Your goal →
In the records below, begin at the line that has "1396,315 1407,310 1407,357" and stop after the line that has "73,434 102,433 100,437"; quote those lines verbatim and nothing more.
======== Given data
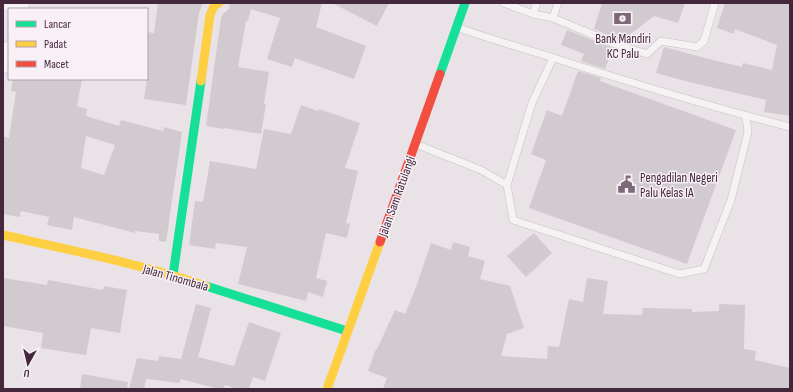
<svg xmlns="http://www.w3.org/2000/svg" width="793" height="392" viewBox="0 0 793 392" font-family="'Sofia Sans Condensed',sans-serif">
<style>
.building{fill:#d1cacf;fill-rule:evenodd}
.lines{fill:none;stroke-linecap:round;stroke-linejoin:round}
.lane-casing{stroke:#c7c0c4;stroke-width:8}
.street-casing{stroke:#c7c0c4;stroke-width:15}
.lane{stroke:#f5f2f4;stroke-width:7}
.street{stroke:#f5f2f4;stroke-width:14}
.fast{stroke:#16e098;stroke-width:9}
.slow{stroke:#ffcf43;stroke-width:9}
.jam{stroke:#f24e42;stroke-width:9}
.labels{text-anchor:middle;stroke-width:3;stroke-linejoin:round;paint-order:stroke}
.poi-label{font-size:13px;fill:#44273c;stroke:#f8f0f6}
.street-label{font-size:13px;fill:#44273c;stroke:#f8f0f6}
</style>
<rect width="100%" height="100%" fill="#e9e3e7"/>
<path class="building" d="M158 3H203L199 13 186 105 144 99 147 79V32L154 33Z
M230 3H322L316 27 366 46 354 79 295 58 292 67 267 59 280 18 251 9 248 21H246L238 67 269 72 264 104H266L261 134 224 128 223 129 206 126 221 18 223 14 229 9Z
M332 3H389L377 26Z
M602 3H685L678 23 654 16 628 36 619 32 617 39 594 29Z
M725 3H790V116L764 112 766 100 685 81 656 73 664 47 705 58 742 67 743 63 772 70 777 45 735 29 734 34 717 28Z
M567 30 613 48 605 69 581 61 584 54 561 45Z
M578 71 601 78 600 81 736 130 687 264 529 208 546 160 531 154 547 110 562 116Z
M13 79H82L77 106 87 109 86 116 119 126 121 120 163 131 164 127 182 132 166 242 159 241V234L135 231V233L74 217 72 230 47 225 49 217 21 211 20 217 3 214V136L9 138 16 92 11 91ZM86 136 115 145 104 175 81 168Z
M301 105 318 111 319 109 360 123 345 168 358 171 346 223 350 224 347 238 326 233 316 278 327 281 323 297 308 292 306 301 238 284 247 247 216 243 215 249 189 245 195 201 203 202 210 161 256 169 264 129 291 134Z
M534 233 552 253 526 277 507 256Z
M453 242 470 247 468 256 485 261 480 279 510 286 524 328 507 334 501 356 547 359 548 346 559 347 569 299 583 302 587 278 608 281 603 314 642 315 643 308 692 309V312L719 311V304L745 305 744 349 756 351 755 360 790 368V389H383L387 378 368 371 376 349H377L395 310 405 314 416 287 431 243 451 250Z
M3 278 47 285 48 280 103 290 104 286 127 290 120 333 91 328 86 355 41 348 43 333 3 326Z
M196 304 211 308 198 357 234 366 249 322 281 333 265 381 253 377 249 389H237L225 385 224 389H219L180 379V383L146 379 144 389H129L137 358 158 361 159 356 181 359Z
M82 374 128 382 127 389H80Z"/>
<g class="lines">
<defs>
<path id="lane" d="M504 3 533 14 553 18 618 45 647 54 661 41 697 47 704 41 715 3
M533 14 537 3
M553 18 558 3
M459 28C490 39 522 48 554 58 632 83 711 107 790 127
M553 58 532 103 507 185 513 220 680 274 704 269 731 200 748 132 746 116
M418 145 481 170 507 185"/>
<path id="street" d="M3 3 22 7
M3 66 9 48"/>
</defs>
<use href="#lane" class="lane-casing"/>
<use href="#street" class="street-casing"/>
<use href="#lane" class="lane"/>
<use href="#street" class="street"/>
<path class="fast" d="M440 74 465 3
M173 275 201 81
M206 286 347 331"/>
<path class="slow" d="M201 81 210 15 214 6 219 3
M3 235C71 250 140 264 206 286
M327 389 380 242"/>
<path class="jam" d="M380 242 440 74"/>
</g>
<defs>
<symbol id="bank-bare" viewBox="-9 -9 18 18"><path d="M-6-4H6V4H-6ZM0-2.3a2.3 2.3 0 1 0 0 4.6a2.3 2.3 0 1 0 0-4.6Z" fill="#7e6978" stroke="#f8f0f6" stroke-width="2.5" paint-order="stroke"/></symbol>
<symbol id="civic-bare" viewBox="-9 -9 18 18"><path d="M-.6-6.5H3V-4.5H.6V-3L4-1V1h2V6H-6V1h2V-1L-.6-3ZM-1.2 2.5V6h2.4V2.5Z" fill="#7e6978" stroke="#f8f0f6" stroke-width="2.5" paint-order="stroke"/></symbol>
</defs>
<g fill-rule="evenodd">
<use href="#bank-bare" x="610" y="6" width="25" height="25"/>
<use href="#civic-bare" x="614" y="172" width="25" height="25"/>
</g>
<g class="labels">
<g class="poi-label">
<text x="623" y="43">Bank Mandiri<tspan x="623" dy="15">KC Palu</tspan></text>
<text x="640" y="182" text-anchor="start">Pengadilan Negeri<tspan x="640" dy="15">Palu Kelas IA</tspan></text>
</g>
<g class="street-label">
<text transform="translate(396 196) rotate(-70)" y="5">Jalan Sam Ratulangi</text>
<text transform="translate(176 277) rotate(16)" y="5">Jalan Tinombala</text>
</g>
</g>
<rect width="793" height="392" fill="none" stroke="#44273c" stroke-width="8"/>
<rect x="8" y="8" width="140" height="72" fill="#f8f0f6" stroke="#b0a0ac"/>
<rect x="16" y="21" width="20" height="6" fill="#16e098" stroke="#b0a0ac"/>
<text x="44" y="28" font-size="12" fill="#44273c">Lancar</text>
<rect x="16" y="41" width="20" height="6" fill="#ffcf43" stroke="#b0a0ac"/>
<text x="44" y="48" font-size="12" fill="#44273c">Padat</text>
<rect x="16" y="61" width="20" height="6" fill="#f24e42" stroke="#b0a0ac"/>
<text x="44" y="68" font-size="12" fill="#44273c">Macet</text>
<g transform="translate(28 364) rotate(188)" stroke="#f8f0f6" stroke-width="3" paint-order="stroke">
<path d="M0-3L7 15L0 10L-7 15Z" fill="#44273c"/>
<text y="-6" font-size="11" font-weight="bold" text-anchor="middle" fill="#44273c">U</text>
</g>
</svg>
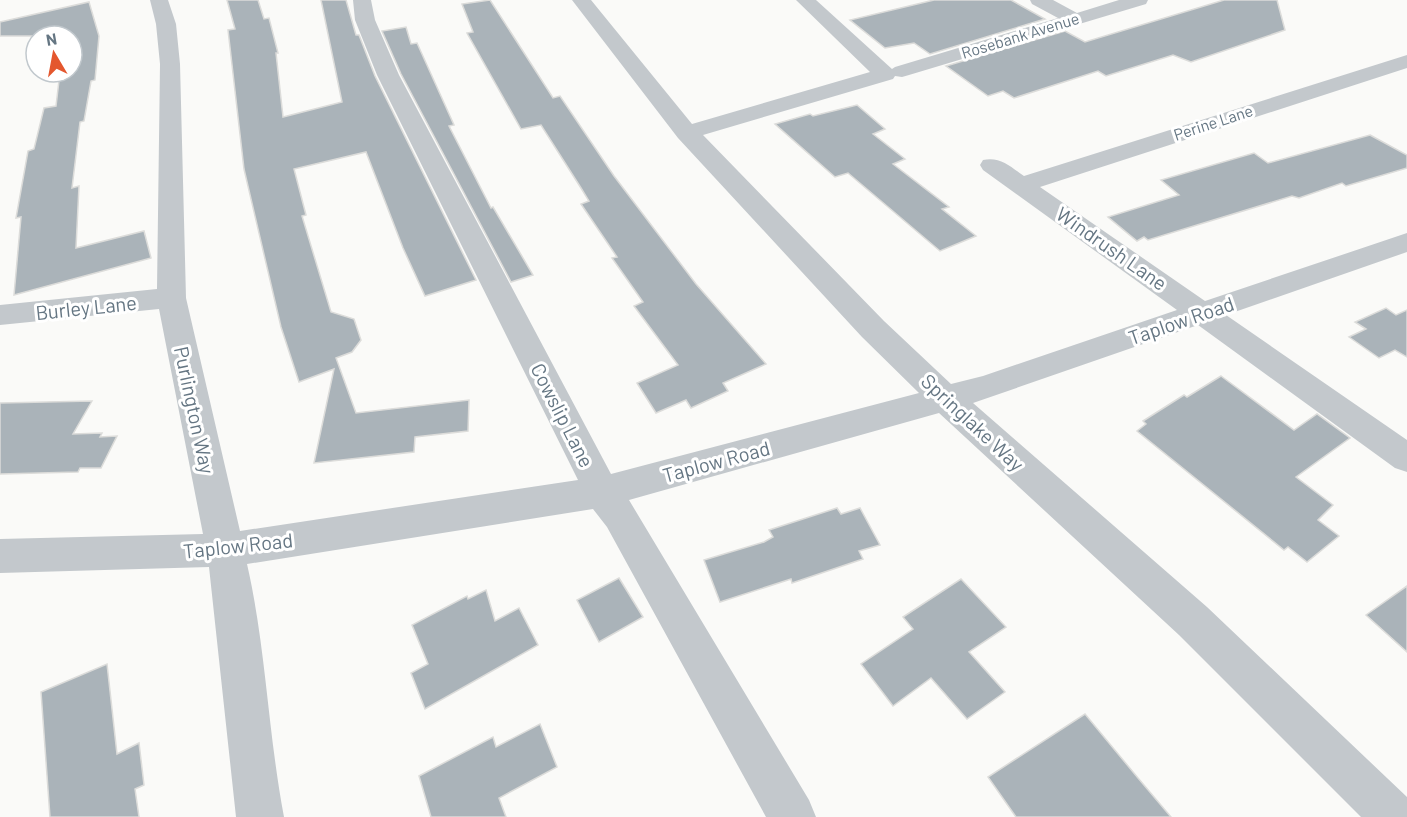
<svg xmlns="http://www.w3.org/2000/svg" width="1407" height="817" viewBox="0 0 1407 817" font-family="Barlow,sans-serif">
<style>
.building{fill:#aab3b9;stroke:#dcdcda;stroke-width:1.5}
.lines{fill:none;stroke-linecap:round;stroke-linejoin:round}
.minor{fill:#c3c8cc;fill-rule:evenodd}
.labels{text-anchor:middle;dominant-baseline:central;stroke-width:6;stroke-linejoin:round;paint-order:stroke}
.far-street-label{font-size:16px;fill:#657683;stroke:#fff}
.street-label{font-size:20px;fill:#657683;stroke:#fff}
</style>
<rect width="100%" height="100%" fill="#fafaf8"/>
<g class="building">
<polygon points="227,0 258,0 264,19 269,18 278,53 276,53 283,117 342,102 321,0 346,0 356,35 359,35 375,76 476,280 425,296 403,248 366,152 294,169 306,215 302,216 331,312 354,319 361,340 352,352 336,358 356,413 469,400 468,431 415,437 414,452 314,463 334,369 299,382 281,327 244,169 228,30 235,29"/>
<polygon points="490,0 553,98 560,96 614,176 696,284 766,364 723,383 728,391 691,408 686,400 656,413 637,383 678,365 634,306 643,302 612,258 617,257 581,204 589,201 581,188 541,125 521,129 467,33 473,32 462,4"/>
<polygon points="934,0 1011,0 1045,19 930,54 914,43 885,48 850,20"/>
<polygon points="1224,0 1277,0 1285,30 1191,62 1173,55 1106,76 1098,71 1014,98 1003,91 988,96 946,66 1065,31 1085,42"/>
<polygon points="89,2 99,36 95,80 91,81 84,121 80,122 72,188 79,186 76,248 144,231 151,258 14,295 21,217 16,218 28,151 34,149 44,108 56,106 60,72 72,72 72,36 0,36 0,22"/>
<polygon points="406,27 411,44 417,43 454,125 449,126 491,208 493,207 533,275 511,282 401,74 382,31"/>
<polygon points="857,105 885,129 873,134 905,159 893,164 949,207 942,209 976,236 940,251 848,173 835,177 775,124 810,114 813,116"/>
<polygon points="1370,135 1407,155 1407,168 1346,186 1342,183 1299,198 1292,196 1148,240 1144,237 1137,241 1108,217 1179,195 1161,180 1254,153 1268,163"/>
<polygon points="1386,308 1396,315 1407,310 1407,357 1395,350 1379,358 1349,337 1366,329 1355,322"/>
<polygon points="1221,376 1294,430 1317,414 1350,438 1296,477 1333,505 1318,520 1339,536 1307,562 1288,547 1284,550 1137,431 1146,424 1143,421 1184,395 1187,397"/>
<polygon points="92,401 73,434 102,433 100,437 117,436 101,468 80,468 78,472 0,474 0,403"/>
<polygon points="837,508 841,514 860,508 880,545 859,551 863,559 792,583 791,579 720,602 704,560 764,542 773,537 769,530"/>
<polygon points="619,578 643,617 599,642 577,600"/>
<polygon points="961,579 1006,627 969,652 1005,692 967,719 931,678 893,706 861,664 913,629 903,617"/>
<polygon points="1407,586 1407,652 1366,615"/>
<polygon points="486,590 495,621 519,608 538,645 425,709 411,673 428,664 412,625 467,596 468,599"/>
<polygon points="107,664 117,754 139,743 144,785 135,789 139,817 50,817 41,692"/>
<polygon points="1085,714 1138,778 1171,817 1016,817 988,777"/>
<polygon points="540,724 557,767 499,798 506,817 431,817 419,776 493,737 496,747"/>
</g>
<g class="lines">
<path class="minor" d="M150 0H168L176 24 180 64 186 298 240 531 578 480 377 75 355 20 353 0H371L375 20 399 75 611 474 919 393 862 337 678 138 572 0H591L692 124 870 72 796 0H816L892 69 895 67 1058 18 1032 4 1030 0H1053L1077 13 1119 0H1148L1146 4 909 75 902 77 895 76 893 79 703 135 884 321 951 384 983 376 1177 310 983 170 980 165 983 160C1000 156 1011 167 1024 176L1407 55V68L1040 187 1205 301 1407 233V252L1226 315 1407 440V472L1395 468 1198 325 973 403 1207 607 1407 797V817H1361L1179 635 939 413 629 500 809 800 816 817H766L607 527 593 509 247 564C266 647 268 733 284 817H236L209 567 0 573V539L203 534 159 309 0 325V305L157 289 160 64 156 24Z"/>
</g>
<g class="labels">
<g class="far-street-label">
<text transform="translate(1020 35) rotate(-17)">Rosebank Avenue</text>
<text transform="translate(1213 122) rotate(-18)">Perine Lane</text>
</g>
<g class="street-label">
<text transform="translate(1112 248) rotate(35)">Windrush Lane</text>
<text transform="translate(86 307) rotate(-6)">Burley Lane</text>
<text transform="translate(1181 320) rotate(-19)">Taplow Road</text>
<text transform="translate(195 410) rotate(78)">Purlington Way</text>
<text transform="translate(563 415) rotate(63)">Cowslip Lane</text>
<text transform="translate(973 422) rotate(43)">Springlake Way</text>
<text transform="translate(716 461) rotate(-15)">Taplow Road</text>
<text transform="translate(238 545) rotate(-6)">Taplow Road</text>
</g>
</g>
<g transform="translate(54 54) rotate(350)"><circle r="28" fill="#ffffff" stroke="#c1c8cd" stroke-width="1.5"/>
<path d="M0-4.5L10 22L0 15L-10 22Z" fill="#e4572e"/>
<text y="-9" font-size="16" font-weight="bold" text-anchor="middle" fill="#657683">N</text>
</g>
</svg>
================
Expected answer →
<polygon points="1386,308 1396,315 1407,310 1407,357 1395,350 1379,358 1349,337 1366,329 1355,322"/>
<polygon points="1221,376 1294,430 1317,414 1350,438 1296,477 1333,505 1318,520 1339,536 1307,562 1288,547 1284,550 1137,431 1146,424 1143,421 1184,395 1187,397"/>
<polygon points="92,401 73,434 102,433 100,437 117,436 101,468 80,468 78,472 0,474 0,403"/>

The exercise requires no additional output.